İspanya ise konut kredisi ve ilşkili banka sistemi sorunları nedeniyle batık durumda. Tabii hem nüfus hem de ekonomi açısından Almanya, Fransa, İngiltere, İtalya gibi büyük ekonomilerden sonra beşinci büyük ülke. Konut ve banka sektörleri soruna girince bütçe açığı ve borç oranları giderek büyüdü ve finansman da artan borçlanma faizi nedeniyle zorlaştı. Hizmet sektörü büyük olduğu için esas sorun dev boyuttaki işsizlik. Bankaların tamiri de gerekiyor. Bu nedenle yardım istemek zorunda kaldı. Bütçe ve borç sayıları 2001 krizindeki Türkiye kadar ama artıyor.
İtalya sorunlu üç ülkenin en büyüğü. İtalya en çok kamu borç oranının yüksekliğinden mustarip. Ama ülkenin tasarruf düzeyi de oldukça yüksek olduğu için, AB soruna girene kadar, yani Yunanistan ve İspanya'nın sorunlarının artması gündeme gelene kadar, piyasalar tarafından yüksek faizle hırpalanmıyordu.

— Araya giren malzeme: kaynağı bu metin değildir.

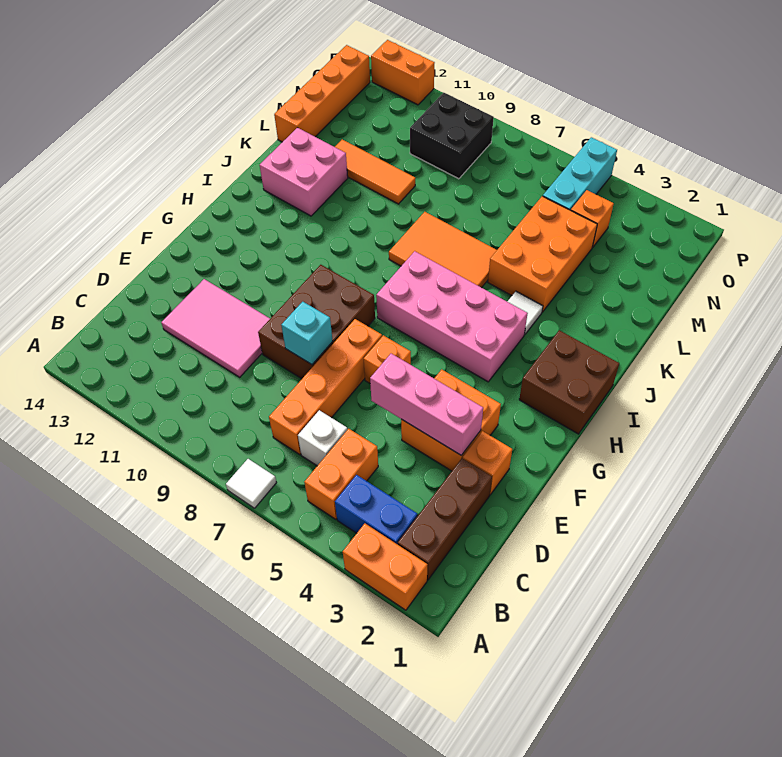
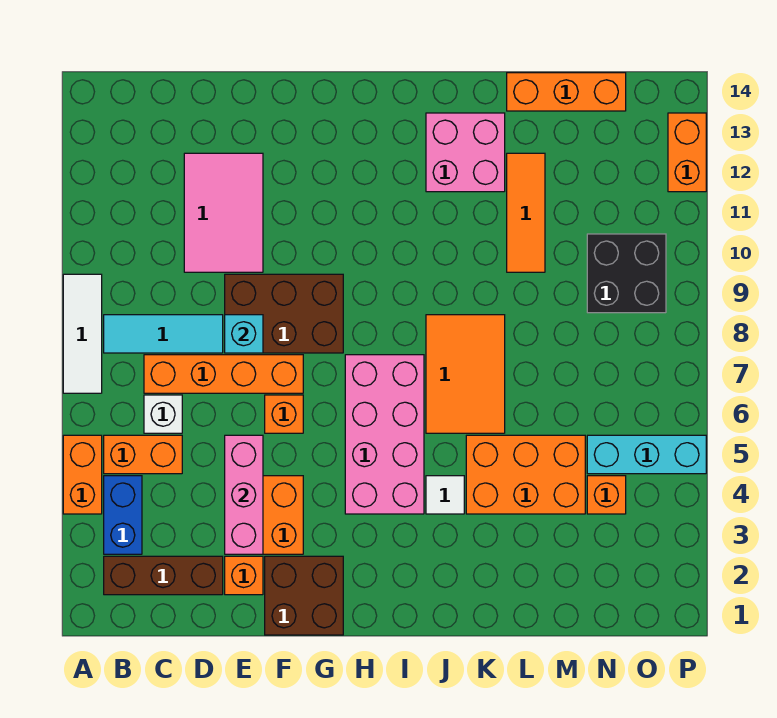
orange 1x2 brick [343,524,427,610] -> orange 1x2 brick moved to [63,435,102,514]
white 1x1 tile [226,459,276,508] -> white 1x3 tile [63,274,102,393]
none -> cyan 1x3 tile [104,315,223,353]
brown 2x2 brick [519,330,619,434] -> brown 2x2 brick moved to [265,556,343,635]
orange 1x4 brick [274,45,370,142] -> orange 1x3 brick [507,73,626,111]

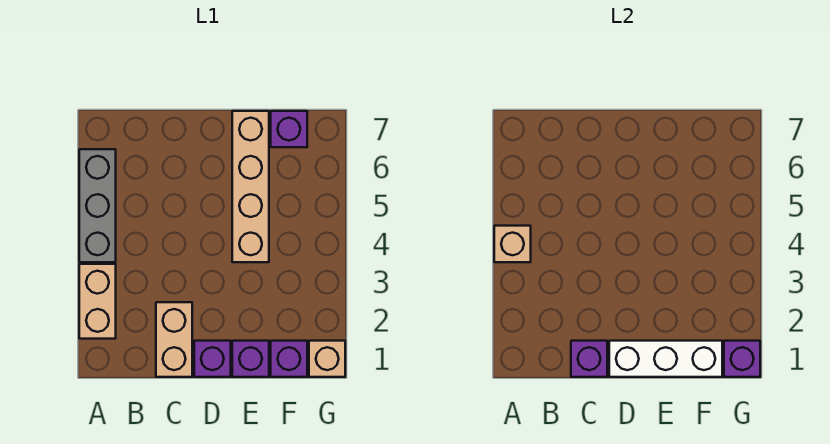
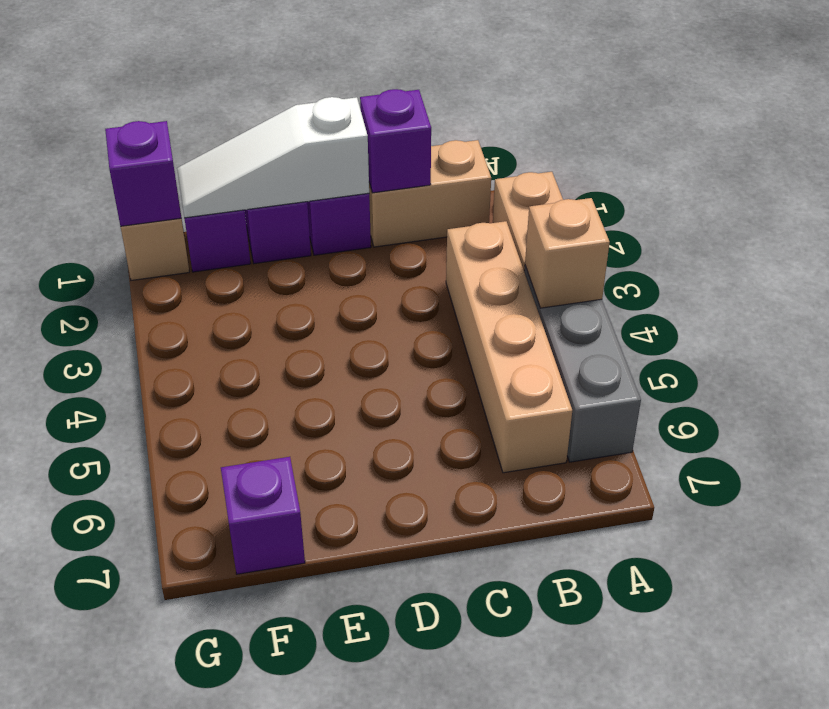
tan 1x2 brick [156,302,192,377] -> tan 1x2 brick turned to [369,140,491,247]
white 1x3 brick [609,341,722,377] -> white 1x3 slope [177,97,369,218]
tan 1x4 brick [232,111,269,262] -> tan 1x4 brick moved to [446,221,572,473]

Yukarıdaki verilerin gösterdiği temel gerçek şu : ülkeler çok farklı ve eğer AB ve euro bölgesi güçlü ve hızlı karar alabilse ve AB siyasileri tamamen donmasa idi, sorunlar Yunanistan ötesine kolay kolay bulaşmazdı. Şimdi Sarkozy yok ama farklı düşünen Hollande var ve Merkel'in katılığı sorunların temel kaynağı olarak ortada duruyor. Her hafta yeni bir toplantı ve her hafta yeniden ileriye atılan sorun ve çözümler ile büyük ekonomiler Çin ve ABD'de ortaya çıkan durgunlaşma, AB'nin kabızlığı birleşti ve dünya ekonomisi ciddi risk altında. Almanya da duraklamaya başladı. Avrupa'nın ve İtalya'nın büyümesi lazım!